Can I purchase beach-front property in Nicaragua?

According to Law No. 690, for the Development of Coastal Zones, coastal properties belong to the State of Nicaragua; however, there are some beach-front properties that were purchased in the past by individuals or corporations who hold legal title to the properties, which are recognized by Law No. 690 as valid. Those properties are available for purchase with full property rights.

The situation is different for most coastal properties, which are owned by the State and cannot be purchased, but only leased from.

Beach-front property is made up of public and restricted coastal areas. Public coastal areas are not available for private use, and are those between low tide and high tide, plus fifty meters from the average maximum tide mark to the mainland.

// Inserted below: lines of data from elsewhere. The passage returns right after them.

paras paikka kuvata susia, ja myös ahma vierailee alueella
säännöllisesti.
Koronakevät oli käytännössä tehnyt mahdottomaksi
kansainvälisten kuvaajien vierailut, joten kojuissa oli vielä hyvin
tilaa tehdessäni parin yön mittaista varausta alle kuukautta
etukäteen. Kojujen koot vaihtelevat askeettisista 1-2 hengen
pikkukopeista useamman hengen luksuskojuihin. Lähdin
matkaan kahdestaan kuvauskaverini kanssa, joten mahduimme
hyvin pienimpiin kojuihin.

Restricted coastal areas are properties located on the mainland within 200 meters from the point where the coastal public use area ends. Those properties are available for leasing (obtaining concession in terms of the Law) from Municipal Governments on the pacific coast, and Regional Independent Councils on the Caribbean Coast. The lease period is of 20 years (renewable upon request) and of up to 59 years for large projects.

A Nicaraguan citizen or resident, or a Nicaraguan company may apply for concessions. Concessions may be for private use or for commercial development.

Lessees must pay an annual fee to Municipal Governments or Regional Independent Councils, and are required to use the property within 90 days from the lease date, as otherwise the lease may be revoked. A lease may also be revoked if the property is abandoned for one year, if the lease is transferred to a third party without authorization, if the property is sub-leased, if the annual lease fee is not paid, if the property is not used according to the terms of the lease, if applicable environmental laws are not observed, if works on the property are carried out without authorization, if the general public is prevented from using the public beach next to the property, if illegal acts are carried out or consented to within the property, if a legal inspection on the property by the authorities is not allowed by the lessee, and for not complying with the terms of the lease.

When acquiring the right to a concession from a third party, a proper due diligence must be carried out in order to ensure that the lessee has complied with the terms of the lease, that all annual fees have been timely paid, and that the lessee has obtained authorization from the Municipal Government or Regional Independent Council to assign the concession to a third party.

Regulations of Law No. 690 also apply to coastal properties by lakes Managua (Xolotlan) and Nicaragua (Cocibolca), artificial lakes created of acquired by the State, crater lakes (lagoons), as well lake and ocean islands with a permanent population.